Some doctors try to adjust the dose of radioactive iodine to destroy only enough of the thyroid gland to bring its hormone production back to normal, without reducing thyroid function too much; others use a larger dose to completely destroy the thyroid. Most of the time, people who undergo this treatment must take thyroid hormone replacement therapy for the rest of their lives. Concern that radioactive iodine may cause cancer has never been confirmed. Radioactive iodine is not given to pregnant or nursing women, because it crosses the placenta and enters the milk and may destroy the fetus's or breastfed infant's thyroid gland.

PTU is the drug of choice if a woman is pregnant with hyperthyroidism because it crosses the placental barrier in smaller concentrations than does Tapazole/methimazole.  I believe it is same for nursing mothers. Another difference is that PTU typically is taken multiple times a day and Tapazole/methimazole can often be taken once a day.

Approx. 20-30% of patients experience remission  with PTUs once.
Second remissions are much less with about 10% of patients who will experience remission a second time.

With Graves' disease the thyroid is permanently diseased and remissions by definition are temporary.  Remission needs to last a year or longer when off  of all thyroid meds to actually be considered a remission. Hyperthyroid levels of hormone will come back at some point in time because remission does not mean "cured."
Some have experienced a 10 year or longer remission before things fell apart again.

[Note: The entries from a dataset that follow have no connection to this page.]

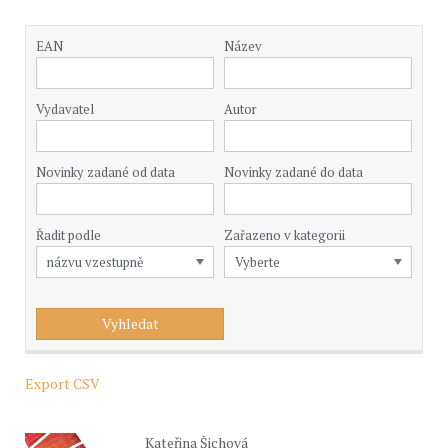
EAN
Název
Vydavatel
Autor
Novinky zadané od data
Novinky zadané do data
Řadit podle
Zařazeno v kategorii
Export CSV
Kateřina Šichová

For Some even when hormone levels are under control and  back to the normal range will experience symptoms to where its not tolerable.
Tuttle et al (Thyroid 5:243, 1995) have shown that treatment with propylthiouracil before radioactive iodine therapy is associated with a higher treatment failure rate than therapy with radioactive iodine alone in Graves' disease. Thus patients treated with PTU may require a greater radioactive iodine dose to ensure adequate treatment of their disease

I hope the information is not too much to absorb all at once and hope that I didn't repeat myself too much.

Good Luck and best wishes for a Healthy, Happy, Prospers 2008!

by masun, Aug 08, 2009 07:48AM
To: SPencak
I had RAI 1 year ago, and  I regrett it.I was on PTU for 13 years, I was pregnant on PTU and everything was right.It is  safe to take 300 mg of PTU daily during pregnancy. I was helthy and full of energy. Now I have hypothreosis wich is corrected by l thyroxine therapy, but I have pain in whole by body 24 ours a day . Neurologists suspect that I have neuromyotonia,  rare autoimune disorder of nerve endings. It was induced by radioactive iodine therapy.  I think I wil not have any healthy day in my life any more. Only pain. Ironicly, I am a doctor, a cardiologist.